## What you should do
A word-for-word copy of the data, with no images, is the required answer.
── Records for this exercise ──
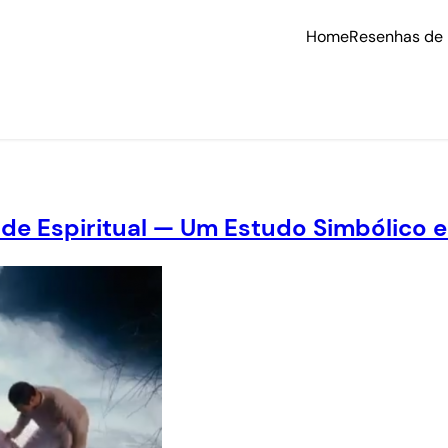
Home
Resenhas de 
ade Espiritual — Um Estudo Simbólico e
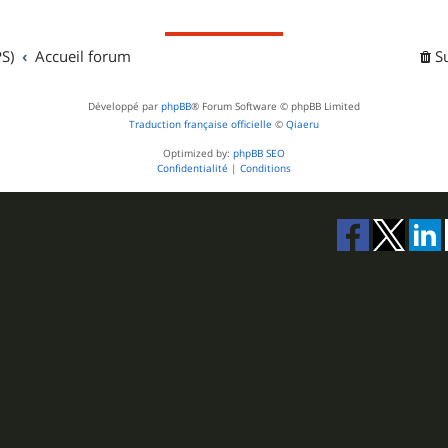
S)
Accueil forum
S
Développé par
phpBB
® Forum Software © phpBB Limited
Traduction française officielle
©
Qiaeru
Optimized by:
phpBB SEO
Confidentialité
|
Conditions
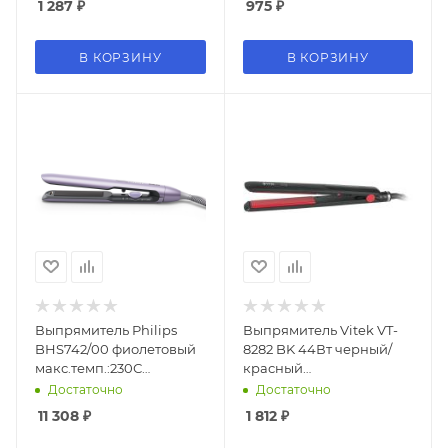
1 287
₽
975
₽
В КОРЗИНУ
В КОРЗИНУ
Выпрямитель Philips
Выпрямитель Vitek VT-
BHS742/00 фиолетовый
8282 BK 44Вт черный/
макс.темп.:230С
красный
покрытие:керамическое
(макс.темп.:220С)
Достаточно
Достаточно
с арган.маслом
11 308
₽
1 812
₽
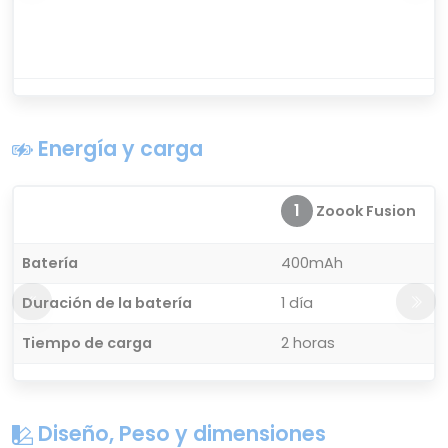
Energía y carga
1
Zoook Fusion
Batería
400mAh
Duración de la batería
1 día
Tiempo de carga
2 horas
Diseño, Peso y dimensiones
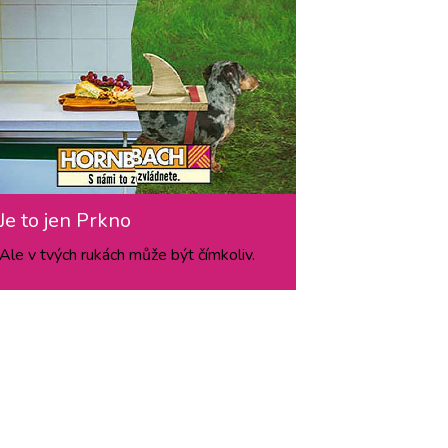
Je to jen Prkno
Ale v tvých rukách může být čímkoliv.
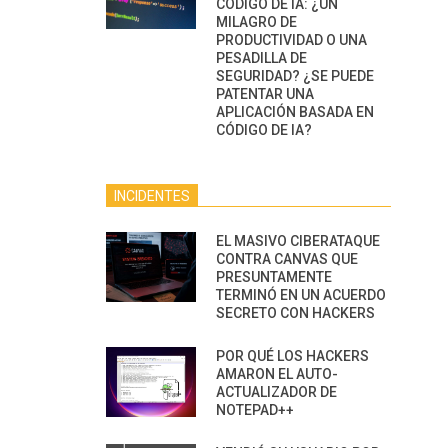
CÓDIGO DE IA: ¿UN
MILAGRO DE
PRODUCTIVIDAD O UNA
PESADILLA DE
SEGURIDAD? ¿SE PUEDE
PATENTAR UNA
APLICACIÓN BASADA EN
CÓDIGO DE IA?
INCIDENTES
EL MASIVO CIBERATAQUE
CONTRA CANVAS QUE
PRESUNTAMENTE
TERMINÓ EN UN ACUERDO
SECRETO CON HACKERS
POR QUÉ LOS HACKERS
AMARON EL AUTO-
ACTUALIZADOR DE
NOTEPAD++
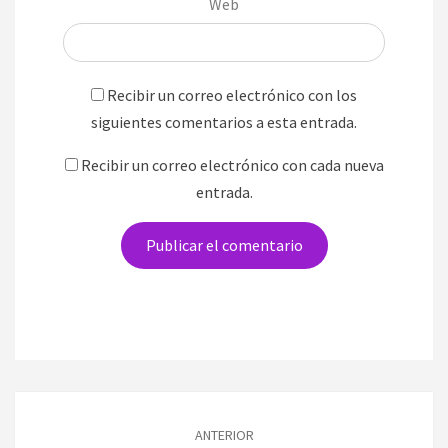
Web
Recibir un correo electrónico con los
siguientes comentarios a esta entrada.
Recibir un correo electrónico con cada nueva
entrada.
Navegación
de
ANTERIOR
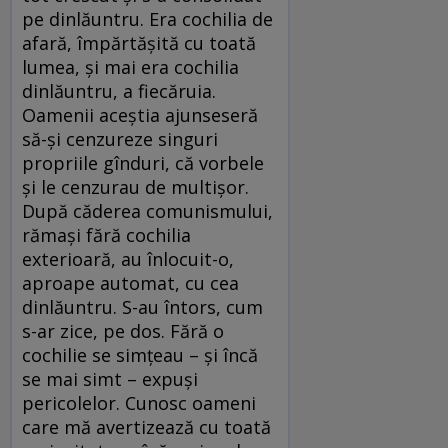
pe dinlăuntru. Era cochilia de
afară, împărtășită cu toată
lumea, și mai era cochilia
dinlăuntru, a fiecăruia.
Oamenii aceștia ajunseseră
să-și cenzureze singuri
propriile gînduri, că vorbele
și le cenzurau de multișor.
După căderea comunismului,
rămași fără cochilia
exterioară, au înlocuit-o,
aproape automat, cu cea
dinlăuntru. S-au întors, cum
s-ar zice, pe dos. Fără o
cochilie se simțeau – și încă
se mai simt – expuși
pericolelor. Cunosc oameni
care mă avertizează cu toată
───
## Answer to the problem
Home
Resenhas de 
ade Espiritual — Um Estudo Simbólico e
S)
Accueil forum
S
Développé par
phpBB
® Forum Software © phpBB Limited
Traduction française officielle
©
Qiaeru
Optimized by:
phpBB SEO
Confidentialité
|
Conditions
1 287
₽
975
₽
В КОРЗИНУ
В КОРЗИНУ
Выпрямитель Philips
Выпрямитель Vitek VT-
BHS742/00 фиолетовый
8282 BK 44Вт черный/
макс.темп.:230С
красный
покрытие:керамическое
(макс.темп.:220С)
Достаточно
Достаточно
с арган.маслом
11 308
₽
1 812
₽
Energía y carga
1
Zoook Fusion
Batería
400mAh
Duración de la batería
1 día
Tiempo de carga
2 horas
Diseño, Peso y dimensiones
Je to jen Prkno
Ale v tvých rukách může být čímkoliv.
CÓDIGO DE IA: ¿UN
MILAGRO DE
PRODUCTIVIDAD O UNA
PESADILLA DE
SEGURIDAD? ¿SE PUEDE
PATENTAR UNA
APLICACIÓN BASADA EN
CÓDIGO DE IA?
INCIDENTES
EL MASIVO CIBERATAQUE
CONTRA CANVAS QUE
PRESUNTAMENTE
TERMINÓ EN UN ACUERDO
SECRETO CON HACKERS
POR QUÉ LOS HACKERS
AMARON EL AUTO-
ACTUALIZADOR DE
NOTEPAD++
Web
Recibir un correo electrónico con los
siguientes comentarios a esta entrada.
Recibir un correo electrónico con cada nueva
entrada.
Navegación
de
ANTERIOR
pe dinlăuntru. Era cochilia de
afară, împărtășită cu toată
lumea, și mai era cochilia
dinlăuntru, a fiecăruia.
Oamenii aceștia ajunseseră
să-și cenzureze singuri
propriile gînduri, că vorbele
și le cenzurau de multișor.
După căderea comunismului,
rămași fără cochilia
exterioară, au înlocuit-o,
aproape automat, cu cea
dinlăuntru. S-au întors, cum
s-ar zice, pe dos. Fără o
cochilie se simțeau – și încă
se mai simt – expuși
pericolelor. Cunosc oameni
care mă avertizează cu toată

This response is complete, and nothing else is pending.